**抜粋本文:**
■ ■ ■

帰りの会の最中、先生がニヤニヤしながら言った。

 

なんだそれは。

 

ぼくは想像力をフルに働かせて考えた。

 

「森くんや森さんが1日王様になってみんなを奴隷扱いできる日」

 

もしくは

 

「みんなで校庭に集まって、せーので下からモリモリ出す日」

 

なのかもしれない。

 

一日奴隷になるにしろ、校庭に出てせーのでみんなで脱糞するにしろ、これはどういうことだろう。ギネスブックにでも載せるのだろうか? 

 

などと勝手に話を頭の中で進め、勝手に脅えていたところ、

 

「クラス全員が給食を残さずにモリモリ食べたら、次の日にご褒美としてデザートが付いてくるという行事です」

 

先生はイベントの主旨を話してくれた。

 

それを聞いて一日奴隷と面前脱糞は逃れたものの、依然としてぼくは脅えていた。

 

少食派のぼくは、好きな牛乳以外、いつも給食はほとんど残す派だったからだ。

■ ■ ■

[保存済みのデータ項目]

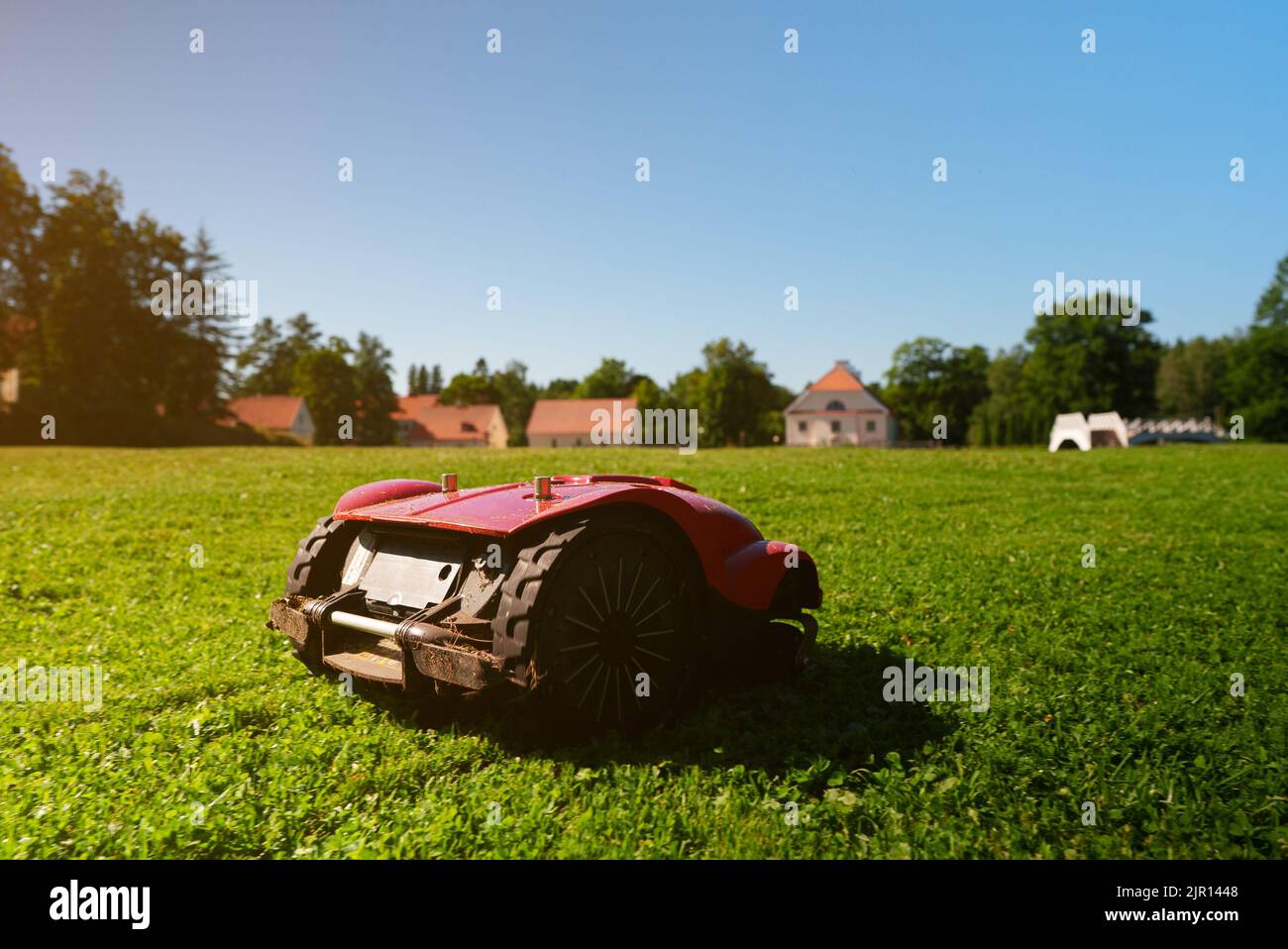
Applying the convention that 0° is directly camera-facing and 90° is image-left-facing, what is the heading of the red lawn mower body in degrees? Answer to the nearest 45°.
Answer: approximately 225°

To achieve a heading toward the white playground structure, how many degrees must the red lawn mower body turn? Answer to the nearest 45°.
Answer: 0° — it already faces it
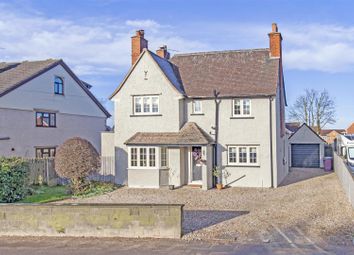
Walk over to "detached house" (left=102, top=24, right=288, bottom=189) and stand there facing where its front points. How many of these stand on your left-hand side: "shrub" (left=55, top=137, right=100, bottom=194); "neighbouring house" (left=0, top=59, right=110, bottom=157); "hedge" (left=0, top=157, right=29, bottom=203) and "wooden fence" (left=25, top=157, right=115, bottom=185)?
0

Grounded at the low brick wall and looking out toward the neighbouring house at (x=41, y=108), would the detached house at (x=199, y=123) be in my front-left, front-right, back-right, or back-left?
front-right

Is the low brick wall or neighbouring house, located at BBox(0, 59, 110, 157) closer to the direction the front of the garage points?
the low brick wall

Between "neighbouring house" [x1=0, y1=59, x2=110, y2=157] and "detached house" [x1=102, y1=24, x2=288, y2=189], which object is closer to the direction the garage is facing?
the detached house

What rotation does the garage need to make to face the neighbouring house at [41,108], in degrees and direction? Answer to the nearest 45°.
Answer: approximately 45° to its right

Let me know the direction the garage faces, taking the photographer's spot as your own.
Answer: facing the viewer

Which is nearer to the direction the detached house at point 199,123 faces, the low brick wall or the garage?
the low brick wall

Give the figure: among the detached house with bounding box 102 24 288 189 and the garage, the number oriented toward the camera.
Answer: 2

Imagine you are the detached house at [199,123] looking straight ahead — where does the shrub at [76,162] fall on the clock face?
The shrub is roughly at 2 o'clock from the detached house.

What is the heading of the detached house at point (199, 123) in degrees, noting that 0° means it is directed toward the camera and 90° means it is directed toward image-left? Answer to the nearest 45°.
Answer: approximately 0°

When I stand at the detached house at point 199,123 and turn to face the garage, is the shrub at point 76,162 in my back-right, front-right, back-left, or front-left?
back-left

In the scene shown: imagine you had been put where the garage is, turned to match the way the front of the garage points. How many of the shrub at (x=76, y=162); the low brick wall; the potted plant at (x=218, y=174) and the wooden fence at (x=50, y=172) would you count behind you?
0

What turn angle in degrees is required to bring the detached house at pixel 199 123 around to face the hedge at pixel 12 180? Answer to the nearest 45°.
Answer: approximately 45° to its right

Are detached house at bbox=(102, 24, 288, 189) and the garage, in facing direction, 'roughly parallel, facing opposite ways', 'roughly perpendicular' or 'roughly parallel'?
roughly parallel

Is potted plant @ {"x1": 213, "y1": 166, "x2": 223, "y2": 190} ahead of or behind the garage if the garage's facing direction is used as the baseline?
ahead

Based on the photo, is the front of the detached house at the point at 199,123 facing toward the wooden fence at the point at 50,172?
no
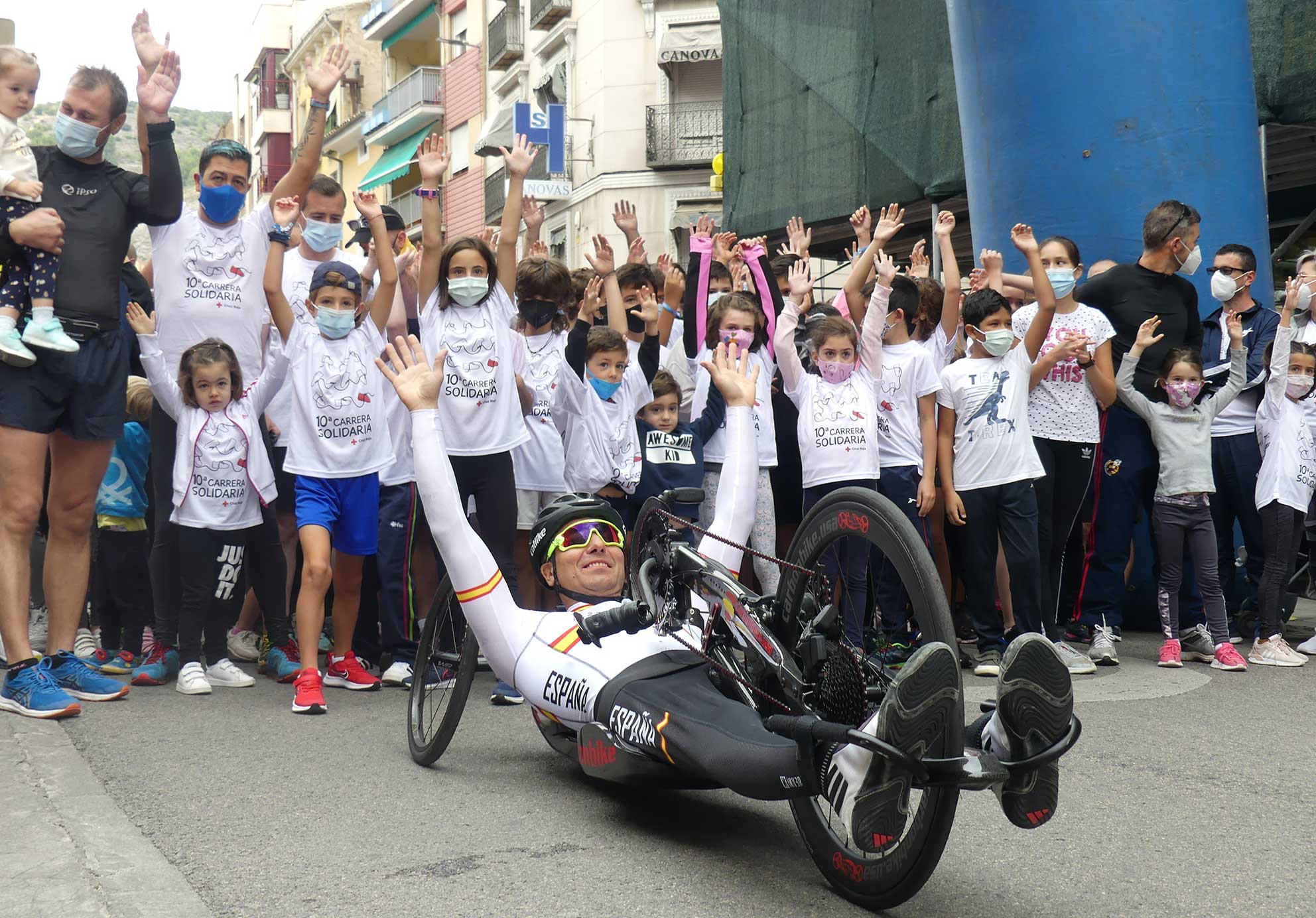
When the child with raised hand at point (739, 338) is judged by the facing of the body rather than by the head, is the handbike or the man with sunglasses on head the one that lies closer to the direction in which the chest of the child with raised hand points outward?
the handbike

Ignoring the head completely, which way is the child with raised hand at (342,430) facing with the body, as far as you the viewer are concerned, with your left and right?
facing the viewer

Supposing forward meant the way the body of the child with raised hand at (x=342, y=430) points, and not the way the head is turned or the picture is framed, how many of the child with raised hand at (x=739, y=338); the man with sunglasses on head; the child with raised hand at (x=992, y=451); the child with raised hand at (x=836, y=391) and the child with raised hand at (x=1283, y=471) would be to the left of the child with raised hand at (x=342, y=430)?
5

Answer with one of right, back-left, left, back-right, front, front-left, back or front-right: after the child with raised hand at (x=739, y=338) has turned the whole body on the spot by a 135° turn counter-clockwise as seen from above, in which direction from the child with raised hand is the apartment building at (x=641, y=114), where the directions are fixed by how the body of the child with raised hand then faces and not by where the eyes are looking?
front-left

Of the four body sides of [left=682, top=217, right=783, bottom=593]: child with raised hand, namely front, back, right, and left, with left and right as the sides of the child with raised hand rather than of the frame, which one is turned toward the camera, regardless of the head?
front

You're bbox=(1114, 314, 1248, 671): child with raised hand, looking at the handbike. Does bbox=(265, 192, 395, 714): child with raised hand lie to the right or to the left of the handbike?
right

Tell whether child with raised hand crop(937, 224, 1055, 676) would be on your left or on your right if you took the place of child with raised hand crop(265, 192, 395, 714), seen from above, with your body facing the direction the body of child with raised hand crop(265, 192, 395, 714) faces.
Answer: on your left

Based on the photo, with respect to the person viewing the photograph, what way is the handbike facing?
facing the viewer and to the right of the viewer

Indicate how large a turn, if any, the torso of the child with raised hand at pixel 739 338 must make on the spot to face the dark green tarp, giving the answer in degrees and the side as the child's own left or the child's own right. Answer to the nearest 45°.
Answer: approximately 180°
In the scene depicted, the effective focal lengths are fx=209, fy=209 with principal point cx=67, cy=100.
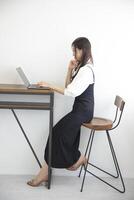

■ ■ ■

**作業指示 1:** 給食の行事をめぐる文章のうち、「一日奴隷になるにしろ、校庭に」から「先生はイベントの主旨を話してくれた。」までの箇所を一字も変えずに引用してください。
**作業指示 2:** 記録の中から、文字列「roughly」を含む行をすべて抽出してください。大文字と小文字は区別されます。

**記述回答 1:**
一日奴隷になるにしろ、校庭に出てせーのでみんなで脱糞するにしろ、これはどういうことだろう。ギネスブックにでも載せるのだろうか? 

 

などと勝手に話を頭の中で進め、勝手に脅えていたところ、

 

「クラス全員が給食を残さずにモリモリ食べたら、次の日にご褒美としてデザートが付いてくるという行事です」

 

先生はイベントの主旨を話してくれた。

**記述回答 2:**
The shrub is roughly at 2 o'clock from the detached house.
Are detached house at bbox=(102, 24, 288, 189) and the garage, in facing direction, 'roughly parallel, facing opposite ways', 'roughly perpendicular' or 'roughly parallel'?
roughly parallel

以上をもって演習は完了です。